Figure 2Maximum likelihood tree analysis and amino acid mutations of 25 SARS-CoV-2 whole genome sequences obtained by CorvGenSurv. (a) Maximum likelihood tree of 25 SARS-CoV-2 sequences obtained by CorvGenSurv along with sequences collected in California, US. A total of 1215 SARS-CoV-2 sequences collected from California, USA were downloaded from GISAID[20,21] as of July 27th, 2020. Our sequences were obtained from 25 remnant specimens from COVID-19 testing between April 13th and June 22nd, 2020 from Los Angeles County, California, USA. Specimens collected from April to May 2020 were colored purple and those collected in June were colored blue. Sequences of specimens USA/CA-LAC-USC1 to USA-CA-LAC-USC25 in Table 1 were denoted by 1 to 25 in this tree. All 25 sequences were classified as G clade with mutations P323L in NSP12 (RdRP) and D614G in S protein (grey circle). Different ancestral sequences were presented by circles in different colors with common mutations of each lineage presented in the box. The unit branch length (one nucleotide base substitution) was denoted as “HD = 1”. (b) Each of our 25 sequences’ amino acid mutations from Wuhan-Hu-1 (MN908947) were marked using Highlighter (https://www.hiv.lanl.gov/content/sequence/HIGHLIGHT/highlighter_top.html). The regions of NSP2, NSP12 (RdRP), S, E, M, and N were presented by colored boxes. (c) The prevalence of each amino acid mutation with greater than 2% frequency either globally, in the USA, or in California. A total of 28,176 global sequences were downloaded from GISAID[20,21].
Figure 3SARS-CoV-2 divergence.

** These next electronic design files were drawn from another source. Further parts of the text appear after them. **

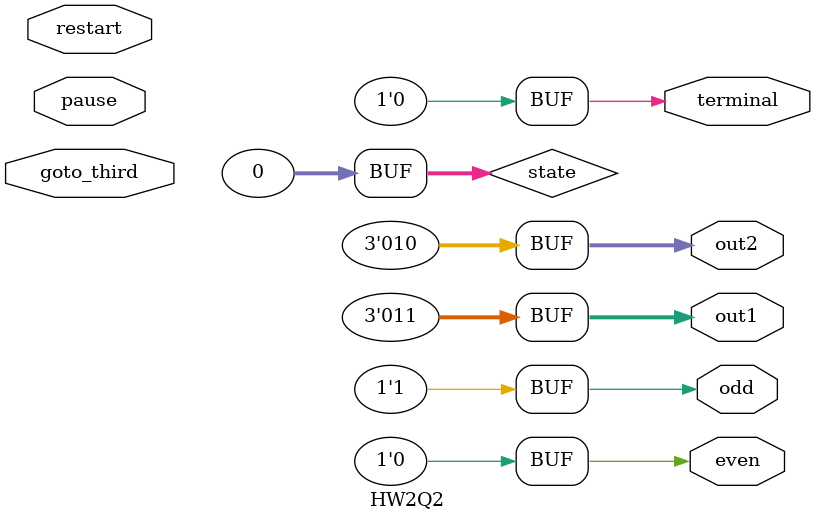
<source format=sv>
module HW2Q2(restart,pause, goto_third, out1, out2, odd, even, terminal) ;


input logic restart, pause, goto_third;
output logic [2:0] out1, out2;
output logic odd, even, terminal;


enum {first, second, third, fourth, fifth} state;


always_comb begin

state<= first;
terminal<= 0;
out1 <= 3'd3;
out2 <= 3'd2;
even <= 0;
odd <= 1;



case(state)

first: begin

	if ( restart==1 | pause ==1)begin
	state<= first;
	terminal<= 0;
	out1 <= 3'd3;
	out2 <= 3'd2;
	even <= 0;
	odd <= 1;
	
	end 
	
	else begin
	state<= second;
	terminal<=0;
	out1 <= 3'd5;
	out2 <= 3'd4;
	even <= 1;
	odd <= 0;
	
	end

end

second: begin

	
	if ( restart == 1) begin
	
	state<= first;
	terminal<= 0;
	out1 <= 3'd3;
	out2 <= 3'd2;
	even <= 0;
	odd <= 1;
	
	end
	
	
	else if ( restart == 0 && pause == 1) begin
	
	state<= second;
	terminal<=0;
	out1 <= 3'd5;
	out2 <= 3'd4;
	even <= 1;
	odd <= 0;

	end
	
	
	
	else if ( restart == 0 && pause == 0) begin
	
	state<= third;
	terminal <=0;
	out1 <= 3'd2;
	out2 <= 3'd7;
	even<=0;
	odd<= 1;
	end
	

end

third: begin

	if ( restart == 1) begin
	
	state<= first;
	terminal<= 0;
	out1 <= 3'd3;
	out2 <= 3'd2;
	even <= 0;
	odd <= 1;
	
	end



	else if ( restart == 0 && pause == 1) begin
	
	state<= third;
	terminal<=0;
	out1 <= 3'd2;
	out2 <= 3'd7;
	even <= 0;
	odd <= 1;

	end
	
	
	
	else if ( restart == 0 && pause == 0) begin
	
	state<= fourth;
	terminal <=0;
	out1 <= 3'd6;
	out2 <= 3'd3;
	even<=1;
	odd<= 0;
	end
	

end

fourth: begin

	if ( restart == 1) begin
	
	state<= first;
	terminal<= 0;
	out1 <= 3'd3;
	out2 <= 3'd2;
	even <= 0;
	odd <= 1;
	
	end
	
	else if ( restart == 0 && pause == 1) begin
	
	state<= fourth;
	terminal <=0;
	out1 <= 3'd6;
	out2 <= 3'd3;
	even<=1;
	odd<= 0;
	end
	
	else if ( restart == 0 && pause == 0) begin
	
	state<= fifth;
	terminal <=1;
	out1 <= 3'd5;
	out2 <= 3'd2;
	even<=0;
	odd<= 1;
	end
	


end

fifth: begin

	if ( goto_third == 1) begin
	
	state<= third;
	terminal<=0;
	out1 <= 3'd2;
	out2 <= 3'd7;
	even <= 0;
	odd <= 1;

	end
	
	
	else if ( restart == 1 && goto_third == 0) begin
	
	state<= first;
	terminal<= 0;
	out1 <= 3'd3;
	out2 <= 3'd2;
	even <= 0;
	odd <= 1;
	
	end
	
	else if ( restart == 0 && pause == 1 && goto_third == 0) begin
	
	state<= fifth;
	terminal <=1;
	out1 <= 3'd5;
	out2 <= 3'd2;
	even<=0;
	odd<= 1;
	end



end


default: state<= first;

endcase

//end



end


endmodule 
</source>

Our 25 Los Angeles sequences’ number of base substitutions from the reference sequence Wuhan-Hu-1 (MN908947) was plotted against the collection time of each sequence as days from the reference sequence collection time, December 31st, 2019. The SARS-CoV-2 evolution rate was estimated to be 8.62 10–4 substitutions per site per year (95% confidence interval: 7.96 10–4 to 9.24 10–4) by linear regression (solid line).

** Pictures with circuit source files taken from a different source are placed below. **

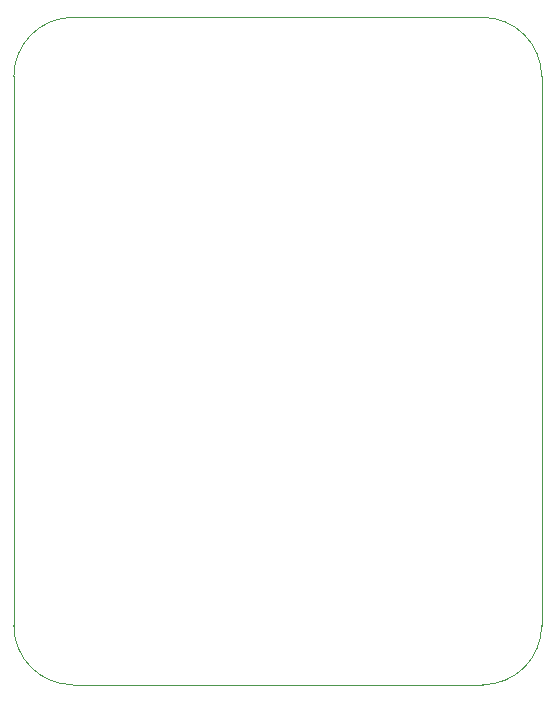
<source format=gbr>
%TF.GenerationSoftware,KiCad,Pcbnew,7.0.7*%
%TF.CreationDate,2023-09-08T11:43:04+10:00*%
%TF.ProjectId,JonoBro,4a6f6e6f-4272-46f2-9e6b-696361645f70,rev?*%
%TF.SameCoordinates,Original*%
%TF.FileFunction,Profile,NP*%
%FSLAX46Y46*%
G04 Gerber Fmt 4.6, Leading zero omitted, Abs format (unit mm)*
G04 Created by KiCad (PCBNEW 7.0.7) date 2023-09-08 11:43:04*
%MOMM*%
%LPD*%
G01*
G04 APERTURE LIST*
%TA.AperFunction,Profile*%
%ADD10C,0.100000*%
%TD*%
G04 APERTURE END LIST*
D10*
X158088353Y-120253653D02*
G75*
G03*
X163088353Y-115253731I47J4999953D01*
G01*
X123400000Y-63753700D02*
G75*
G03*
X118400000Y-68753731I0J-5000000D01*
G01*
X123400000Y-63753731D02*
X158088353Y-63753731D01*
X118400000Y-68753731D02*
X118400000Y-115253731D01*
X163088353Y-68753731D02*
X163088353Y-115253731D01*
X118399969Y-115253731D02*
G75*
G03*
X123400000Y-120253731I5000031J31D01*
G01*
X163088369Y-68753731D02*
G75*
G03*
X158088353Y-63753731I-4999969J31D01*
G01*
X123400000Y-120253731D02*
X158088353Y-120253731D01*
M02*

</source>
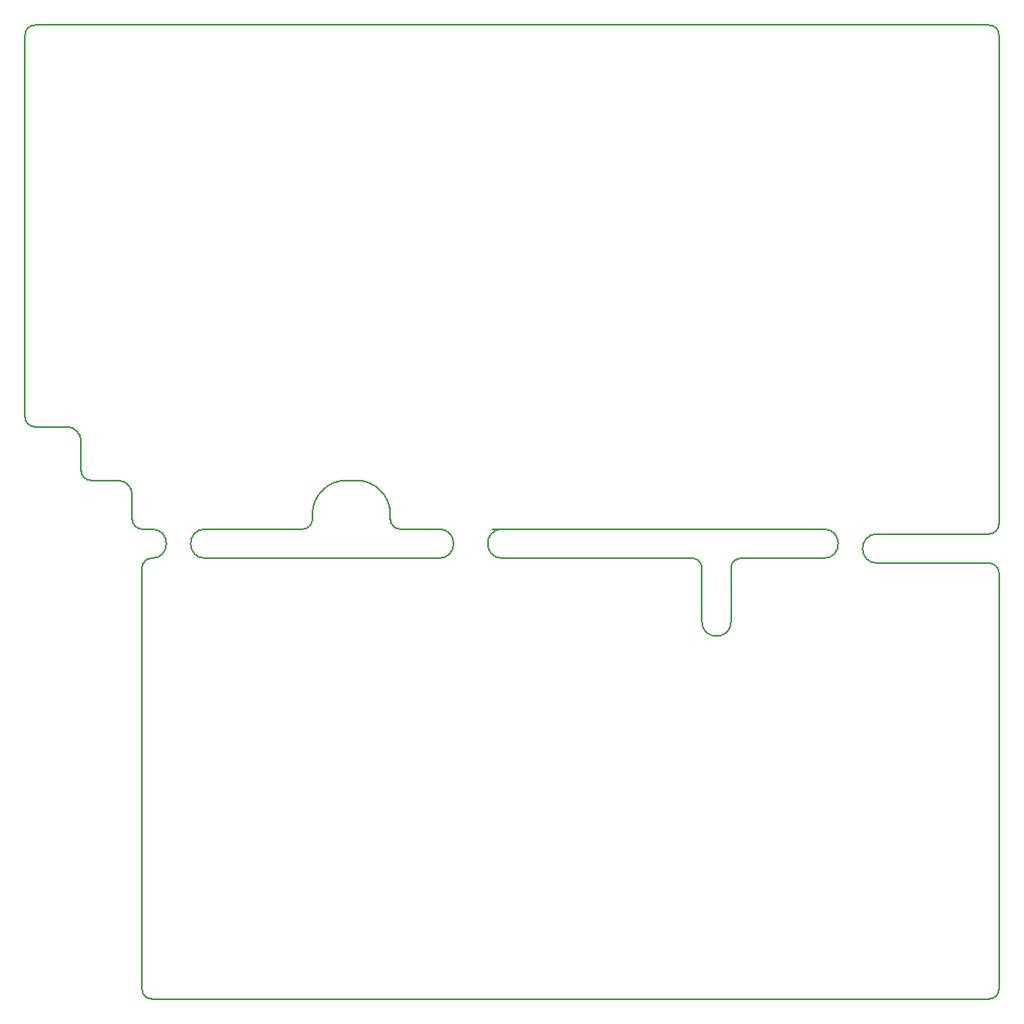
<source format=gbr>
%TF.GenerationSoftware,KiCad,Pcbnew,(5.1.5)-3*%
%TF.CreationDate,2019-12-18T19:09:43+01:00*%
%TF.ProjectId,stmbl_4.0,73746d62-6c5f-4342-9e30-2e6b69636164,rev?*%
%TF.SameCoordinates,PXbcd3d80PY2f71ff0*%
%TF.FileFunction,Profile,NP*%
%FSLAX46Y46*%
G04 Gerber Fmt 4.6, Leading zero omitted, Abs format (unit mm)*
G04 Created by KiCad (PCBNEW (5.1.5)-3) date 2019-12-18 19:09:43*
%MOMM*%
%LPD*%
G04 APERTURE LIST*
%ADD10C,0.150000*%
G04 APERTURE END LIST*
D10*
X-70500000Y-50750000D02*
X-70500000Y-50250000D01*
X-62500000Y-50750000D02*
X-62500000Y-50250000D01*
X-66000000Y-46750000D02*
X-67000000Y-46750000D01*
X-57500000Y-51750000D02*
X-61500000Y-51750000D01*
X-71500000Y-51750000D02*
G75*
G03X-70500000Y-50750000I0J1000000D01*
G01*
X-67000000Y-46750000D02*
G75*
G03X-70500000Y-50250000I0J-3500000D01*
G01*
X-62500000Y-50250000D02*
G75*
G03X-66000000Y-46750000I-3500000J0D01*
G01*
X-62500000Y-50750000D02*
G75*
G03X-61500000Y-51750000I1000000J0D01*
G01*
X-88000000Y-51750000D02*
X-87000000Y-51750000D01*
X-26500000Y-54750000D02*
G75*
G03X-27500000Y-55750000I0J-1000000D01*
G01*
X-30500000Y-55750000D02*
G75*
G03X-31500000Y-54750000I-1000000J0D01*
G01*
X-26500000Y-54750000D02*
X-18000000Y-54750000D01*
X-27500000Y-61250000D02*
X-27500000Y-55750000D01*
X-30500000Y-61250000D02*
X-30500000Y-55750000D01*
X-30500000Y-61250000D02*
G75*
G03X-27500000Y-61250000I1500000J0D01*
G01*
X-94250000Y-42750000D02*
G75*
G03X-95750000Y-41250000I-1500000J0D01*
G01*
X-89000000Y-48250000D02*
G75*
G03X-90500000Y-46750000I-1500000J0D01*
G01*
X-87000000Y-54750000D02*
G75*
G03X-87000000Y-51750000I0J1500000D01*
G01*
X-87000000Y-54750000D02*
G75*
G03X-88000000Y-55750000I0J-1000000D01*
G01*
X-89000000Y-50750000D02*
G75*
G03X-88000000Y-51750000I1000000J0D01*
G01*
X-94250000Y-45750000D02*
G75*
G03X-93250000Y-46750000I1000000J0D01*
G01*
X0Y-56250000D02*
G75*
G03X-1000000Y-55250000I-1000000J0D01*
G01*
X0Y-1000000D02*
G75*
G03X-1000000Y0I-1000000J0D01*
G01*
X-99000000Y0D02*
G75*
G03X-100000000Y-1000000I0J-1000000D01*
G01*
X-100000000Y-40250000D02*
G75*
G03X-99000000Y-41250000I1000000J0D01*
G01*
X-88000000Y-99000000D02*
G75*
G03X-87000000Y-100000000I1000000J0D01*
G01*
X-1000000Y-100000000D02*
G75*
G03X0Y-99000000I0J1000000D01*
G01*
X-1000000Y-52250000D02*
G75*
G03X0Y-51250000I0J1000000D01*
G01*
X-71500000Y-51750000D02*
X-81500000Y-51750000D01*
X-81500000Y-54750000D02*
X-57500000Y-54750000D01*
X-81500000Y-51750000D02*
G75*
G03X-81500000Y-54750000I0J-1500000D01*
G01*
X-12500000Y-55250000D02*
X-1000000Y-55250000D01*
X-12500000Y-52250000D02*
X-1000000Y-52250000D01*
X-18000000Y-54750000D02*
G75*
G03X-18000000Y-51750000I0J1500000D01*
G01*
X-12500000Y-52250000D02*
G75*
G03X-12500000Y-55250000I0J-1500000D01*
G01*
X-51000000Y-54750000D02*
X-31500000Y-54750000D01*
X-52000000Y-51750000D02*
X-18000000Y-51750000D01*
X-57500000Y-54750000D02*
G75*
G03X-57500000Y-51750000I0J1500000D01*
G01*
X-51000000Y-51750000D02*
G75*
G03X-51000000Y-54750000I0J-1500000D01*
G01*
X-90500000Y-46750000D02*
X-93250000Y-46750000D01*
X0Y-99000000D02*
X0Y-56250000D01*
X-89000000Y-48250000D02*
X-89000000Y-50750000D01*
X-94250000Y-42750000D02*
X-94250000Y-45750000D01*
X-99000000Y-41250000D02*
X-95750000Y-41250000D01*
X-100000000Y-1000000D02*
X-100000000Y-40250000D01*
X-1000000Y0D02*
X-99000000Y0D01*
X0Y-51250000D02*
X0Y-1000000D01*
X-87000000Y-100000000D02*
X-1000000Y-100000000D01*
X-88000000Y-55750000D02*
X-88000000Y-99000000D01*
M02*

</source>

Figure 4Influenza A (H1N1) evolution and vaccination. (a) Maximum likelihood tree of 255 H1N1 Hemagglutinin (HA) sequences sampled in April 2019 (blue boxes), 1140 H1N1 HA sequences sampled in January 2020 (red boxes), 2019–2020 H1N1 Northern hemisphere vaccine strain (A/Brisbane/02/2018, purple diamond) and 2018–2019 vaccine strain (A/Michigan/45/201, grey diamond). All HA nucleotide sequences were downloaded from GISAID[20,21]. The H1N1 HA sequences in January 2020 showed greater tree distances from the 2019–2020 H1N1 vaccine strain, compared to those in April 2019 (b) Two-dimensional map of 255 sequences collected in April 2019 along with the 2019–2020 H1N1 vaccine strain’s HA sequence (purple diamond) and 2018–2020 HIN1 vaccine’s HA sequence (grey diamond). The nucleotide distance among all pairs of sequences was scaled to the Euclidean distance by multidimensional scaling. (c) Two-dimensional map of 1140 HA sequences collected in January 2020 along with the two vaccine sequences. (d) The HA sequences in January 2020 showed greater nucleotide distances from the 2019–2020 vaccine strain than those in April 2019 (p < 0.001, Wilcoxon rank sum test).